Optionally, the method further comprises:

matching a preset template with the text recognition area;

determining the blurring degree of the image to be identified;

Optionally, the method further comprises:

The foregoing is related to computer readable storage media provided by embodiments of the present application.

It should be understood that in this application, "at least one" means one or more, and "a plurality" means two or more. "and/or" for describing the association relationship of the association object, the representation may have three relationships, for example, "a and/or B" may represent: only a, only B and both a and B are present, wherein a, B may be singular or plural. The character "/" generally indicates that the context-dependent object is an "or" relationship. "at least one of" or the like means any combination of these items, including any combination of single item(s) or plural items(s). For example, at least one (one) of a, b or c may represent: a, b, c, "a and b", "a and c", "b and c", or "a and b and c", wherein a, b, c may be single or plural.

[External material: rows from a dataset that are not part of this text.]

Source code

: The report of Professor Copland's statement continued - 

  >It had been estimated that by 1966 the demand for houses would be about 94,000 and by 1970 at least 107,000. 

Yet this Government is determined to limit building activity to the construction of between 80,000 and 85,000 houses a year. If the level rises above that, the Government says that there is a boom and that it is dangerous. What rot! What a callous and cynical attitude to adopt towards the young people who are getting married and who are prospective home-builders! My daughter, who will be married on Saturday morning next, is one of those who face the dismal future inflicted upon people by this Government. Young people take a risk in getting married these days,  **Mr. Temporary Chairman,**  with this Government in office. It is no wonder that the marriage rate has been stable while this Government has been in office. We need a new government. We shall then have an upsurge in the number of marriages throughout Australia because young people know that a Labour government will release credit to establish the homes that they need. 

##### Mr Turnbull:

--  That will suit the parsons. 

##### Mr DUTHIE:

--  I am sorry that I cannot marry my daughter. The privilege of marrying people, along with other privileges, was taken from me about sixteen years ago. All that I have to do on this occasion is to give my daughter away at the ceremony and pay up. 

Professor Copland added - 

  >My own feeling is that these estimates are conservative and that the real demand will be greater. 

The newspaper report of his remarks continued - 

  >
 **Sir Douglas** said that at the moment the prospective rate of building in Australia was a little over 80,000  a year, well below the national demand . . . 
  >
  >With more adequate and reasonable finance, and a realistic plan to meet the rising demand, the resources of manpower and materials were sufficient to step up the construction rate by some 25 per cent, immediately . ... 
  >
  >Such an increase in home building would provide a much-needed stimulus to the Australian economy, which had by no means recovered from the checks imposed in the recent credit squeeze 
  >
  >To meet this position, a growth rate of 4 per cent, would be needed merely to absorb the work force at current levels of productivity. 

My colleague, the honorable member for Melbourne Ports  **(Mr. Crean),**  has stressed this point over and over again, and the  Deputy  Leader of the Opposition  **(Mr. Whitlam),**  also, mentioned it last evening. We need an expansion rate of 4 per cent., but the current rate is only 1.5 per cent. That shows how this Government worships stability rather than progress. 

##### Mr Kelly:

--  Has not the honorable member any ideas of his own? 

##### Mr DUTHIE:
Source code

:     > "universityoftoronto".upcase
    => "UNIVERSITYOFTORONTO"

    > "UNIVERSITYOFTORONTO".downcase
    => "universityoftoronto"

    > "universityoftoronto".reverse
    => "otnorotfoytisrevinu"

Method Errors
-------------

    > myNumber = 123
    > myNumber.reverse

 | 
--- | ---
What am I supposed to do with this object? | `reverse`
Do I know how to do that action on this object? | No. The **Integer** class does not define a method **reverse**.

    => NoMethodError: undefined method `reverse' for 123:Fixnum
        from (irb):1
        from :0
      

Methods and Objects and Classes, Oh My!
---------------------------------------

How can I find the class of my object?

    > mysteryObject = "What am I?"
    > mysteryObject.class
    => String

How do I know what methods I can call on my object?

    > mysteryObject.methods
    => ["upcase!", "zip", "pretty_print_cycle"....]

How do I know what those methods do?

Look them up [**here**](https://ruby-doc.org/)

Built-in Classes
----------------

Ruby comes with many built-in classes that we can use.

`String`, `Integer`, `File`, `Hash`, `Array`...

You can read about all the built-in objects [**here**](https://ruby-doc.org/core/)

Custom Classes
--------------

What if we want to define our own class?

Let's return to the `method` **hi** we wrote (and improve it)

The above description is only of the preferred embodiment of the present invention, and is not intended to limit the present invention in any way. While the invention has been described with reference to preferred embodiments, it is not intended to be limiting. Any person skilled in the art can make many possible variations and modifications to the technical solution of the present invention or modifications to equivalent embodiments using the methods and technical contents disclosed above, without departing from the scope of the technical solution of the present invention. Therefore, any simple modification, equivalent variation and modification of the above embodiments according to the technical substance of the present invention still fall within the scope of the technical solution of the present invention.

Claims

1. A method of text recognition, the method comprising:

extracting a text recognition area from an image to be recognized;

performing text recognition on the data text region to obtain a target text;

the intercepting the data text area from the text recognition area comprises the following steps:

acquiring a data text position of the text recognition area;

determining the data text region according to the data text position of the text recognition region;

the acquiring the data text position of the text recognition area comprises the following steps:

determining the data text position of the text recognition area according to the demarcation position of the text recognition area;

the method further comprises the steps of:

matching a preset template with the text recognition area;

2. The method of claim 1, wherein extracting a text recognition region from an image to be recognized comprises:

3. The method according to claim 2, wherein preprocessing the image to be identified to obtain a preprocessed image to be identified comprises:

determining the blurring degree of the image to be identified;

4. The method according to claim 1, wherein the method further comprises:

5. A text recognition device, the device comprising:

the recognition unit is used for carrying out text recognition on the data text region to obtain a target text;

the interception unit comprises:

a determining subunit, configured to determine the data text area according to the data text position of the text recognition area;

the obtaining subunit is specifically configured to: acquiring the position of a preset template in the text recognition area as the demarcation position of the text recognition area; determining the data text position of the text recognition area according to the demarcation position of the text recognition area;

the text recognition apparatus further includes:

6. A text recognition device, the device comprising a processor and a memory:

the memory is used for storing a computer program;

the processor is configured to perform the method of any of claims 1-4 according to the computer program.

7. A computer readable storage medium, characterized in that the computer readable storage medium is for storing a computer program for executing the method of any one of claims 1-4.